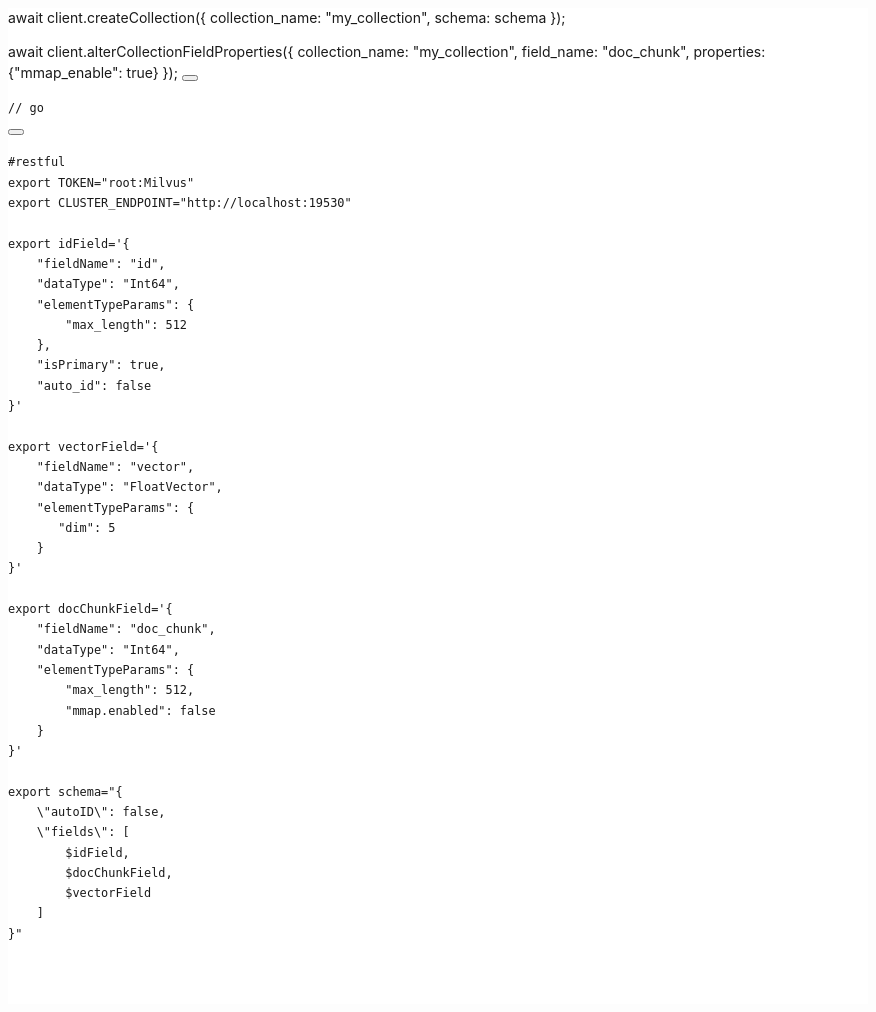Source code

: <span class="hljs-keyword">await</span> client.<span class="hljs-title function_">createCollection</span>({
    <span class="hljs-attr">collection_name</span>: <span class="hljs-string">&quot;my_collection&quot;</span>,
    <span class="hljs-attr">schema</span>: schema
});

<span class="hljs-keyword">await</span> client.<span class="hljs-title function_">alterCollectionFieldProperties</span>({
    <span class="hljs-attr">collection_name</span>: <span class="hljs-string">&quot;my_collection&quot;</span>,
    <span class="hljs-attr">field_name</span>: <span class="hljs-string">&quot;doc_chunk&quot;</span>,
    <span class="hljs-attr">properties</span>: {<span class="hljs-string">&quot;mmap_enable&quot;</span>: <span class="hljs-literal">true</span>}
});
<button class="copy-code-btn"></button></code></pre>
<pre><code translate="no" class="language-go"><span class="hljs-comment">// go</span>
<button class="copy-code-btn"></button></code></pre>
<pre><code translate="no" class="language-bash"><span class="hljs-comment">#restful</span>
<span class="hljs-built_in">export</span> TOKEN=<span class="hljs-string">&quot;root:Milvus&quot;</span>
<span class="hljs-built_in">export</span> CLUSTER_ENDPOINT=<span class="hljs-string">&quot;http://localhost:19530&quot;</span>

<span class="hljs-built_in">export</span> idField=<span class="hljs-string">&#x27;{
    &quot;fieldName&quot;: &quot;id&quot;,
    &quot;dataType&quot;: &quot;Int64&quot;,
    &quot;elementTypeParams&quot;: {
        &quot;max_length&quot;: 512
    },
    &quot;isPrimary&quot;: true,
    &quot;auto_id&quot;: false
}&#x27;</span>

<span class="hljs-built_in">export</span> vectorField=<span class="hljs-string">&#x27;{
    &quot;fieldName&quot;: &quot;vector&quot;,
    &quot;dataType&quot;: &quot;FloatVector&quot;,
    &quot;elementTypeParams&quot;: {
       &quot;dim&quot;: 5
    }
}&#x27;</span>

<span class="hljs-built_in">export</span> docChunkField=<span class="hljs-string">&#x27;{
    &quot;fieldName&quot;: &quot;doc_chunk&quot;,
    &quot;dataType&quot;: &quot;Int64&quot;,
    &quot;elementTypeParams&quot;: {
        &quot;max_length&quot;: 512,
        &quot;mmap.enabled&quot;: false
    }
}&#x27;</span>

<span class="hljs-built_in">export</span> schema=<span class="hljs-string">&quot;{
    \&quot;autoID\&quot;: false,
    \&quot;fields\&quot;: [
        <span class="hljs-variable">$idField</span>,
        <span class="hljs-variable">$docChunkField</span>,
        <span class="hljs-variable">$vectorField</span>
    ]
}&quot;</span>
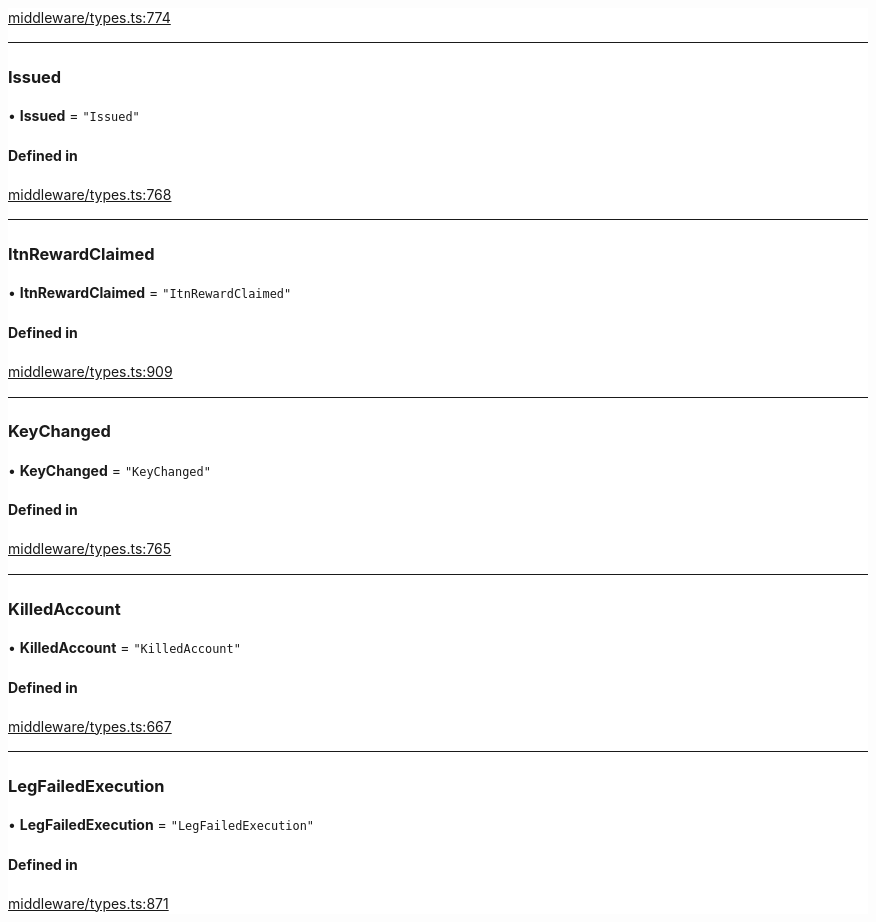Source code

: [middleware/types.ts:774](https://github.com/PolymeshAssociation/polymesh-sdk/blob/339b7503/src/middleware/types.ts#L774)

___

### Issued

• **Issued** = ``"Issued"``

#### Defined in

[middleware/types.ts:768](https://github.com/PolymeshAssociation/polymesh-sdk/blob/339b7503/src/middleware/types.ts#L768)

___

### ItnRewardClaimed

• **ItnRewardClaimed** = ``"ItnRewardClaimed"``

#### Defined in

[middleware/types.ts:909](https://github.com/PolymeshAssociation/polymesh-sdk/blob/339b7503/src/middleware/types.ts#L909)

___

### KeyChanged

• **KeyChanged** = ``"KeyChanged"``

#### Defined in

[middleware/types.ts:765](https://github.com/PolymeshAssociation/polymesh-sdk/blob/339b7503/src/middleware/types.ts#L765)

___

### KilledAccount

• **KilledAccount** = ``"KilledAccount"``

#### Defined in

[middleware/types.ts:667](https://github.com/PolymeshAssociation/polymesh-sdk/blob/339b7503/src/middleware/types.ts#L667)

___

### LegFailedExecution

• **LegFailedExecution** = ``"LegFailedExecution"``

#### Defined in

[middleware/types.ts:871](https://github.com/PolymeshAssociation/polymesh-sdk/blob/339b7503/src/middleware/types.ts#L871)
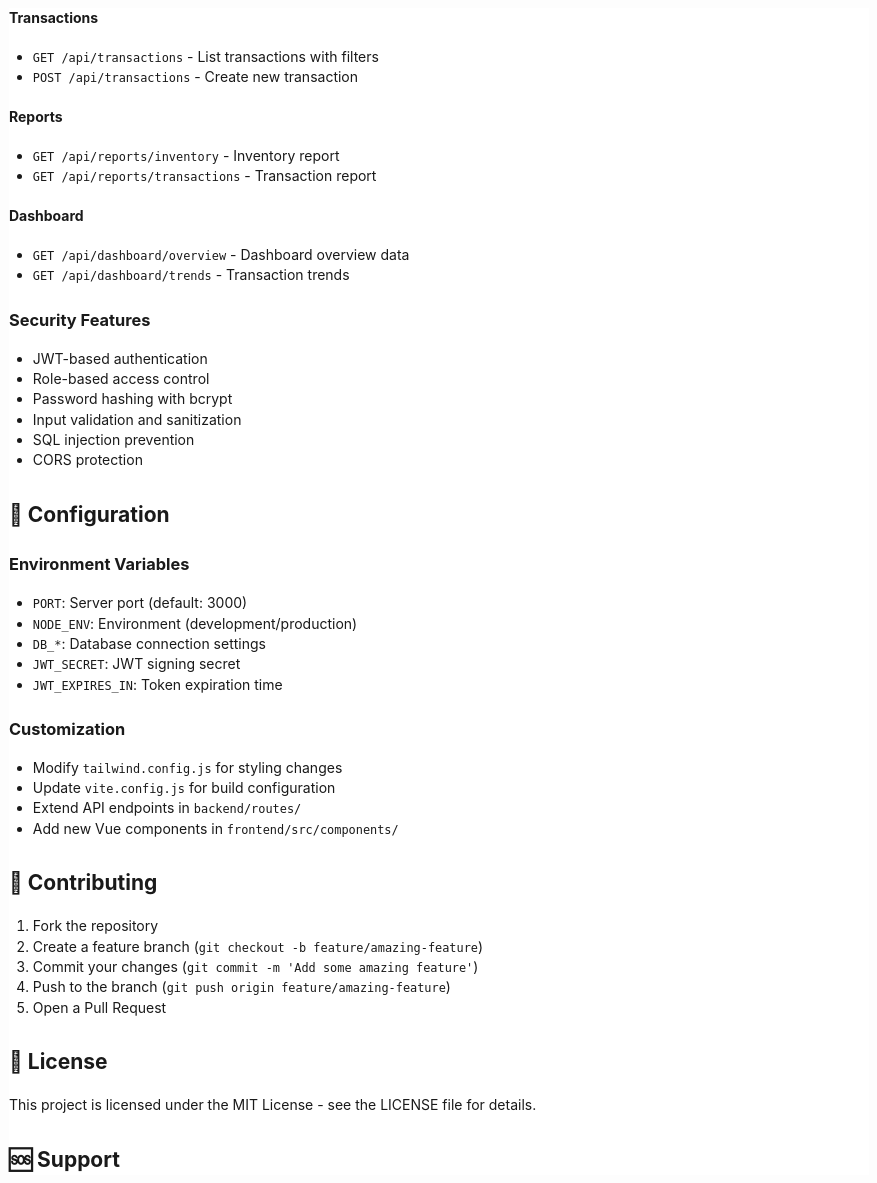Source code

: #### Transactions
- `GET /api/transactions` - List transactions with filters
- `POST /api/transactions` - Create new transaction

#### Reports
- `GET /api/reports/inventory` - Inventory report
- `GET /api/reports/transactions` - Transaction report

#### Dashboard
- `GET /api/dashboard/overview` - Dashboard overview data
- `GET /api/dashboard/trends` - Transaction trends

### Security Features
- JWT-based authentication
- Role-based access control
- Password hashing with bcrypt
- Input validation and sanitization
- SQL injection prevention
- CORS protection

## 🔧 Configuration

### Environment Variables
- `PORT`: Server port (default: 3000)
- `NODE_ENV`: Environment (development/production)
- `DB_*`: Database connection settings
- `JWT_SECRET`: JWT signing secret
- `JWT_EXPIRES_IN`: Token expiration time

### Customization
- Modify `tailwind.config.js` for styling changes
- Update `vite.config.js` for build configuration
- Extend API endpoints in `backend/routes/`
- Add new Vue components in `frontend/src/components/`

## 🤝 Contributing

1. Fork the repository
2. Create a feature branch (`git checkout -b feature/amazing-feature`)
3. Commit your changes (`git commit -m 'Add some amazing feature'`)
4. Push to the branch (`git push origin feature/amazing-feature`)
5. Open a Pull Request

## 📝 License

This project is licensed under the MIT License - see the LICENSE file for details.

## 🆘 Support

--

Write out, without alteration, the line that contains "2. Create a" and all subsequent lines down to the end of the data above.

### Result for this task
2. Create a feature branch (`git checkout -b feature/amazing-feature`)
3. Commit your changes (`git commit -m 'Add some amazing feature'`)
4. Push to the branch (`git push origin feature/amazing-feature`)
5. Open a Pull Request

## 📝 License

This project is licensed under the MIT License - see the LICENSE file for details.

## 🆘 Support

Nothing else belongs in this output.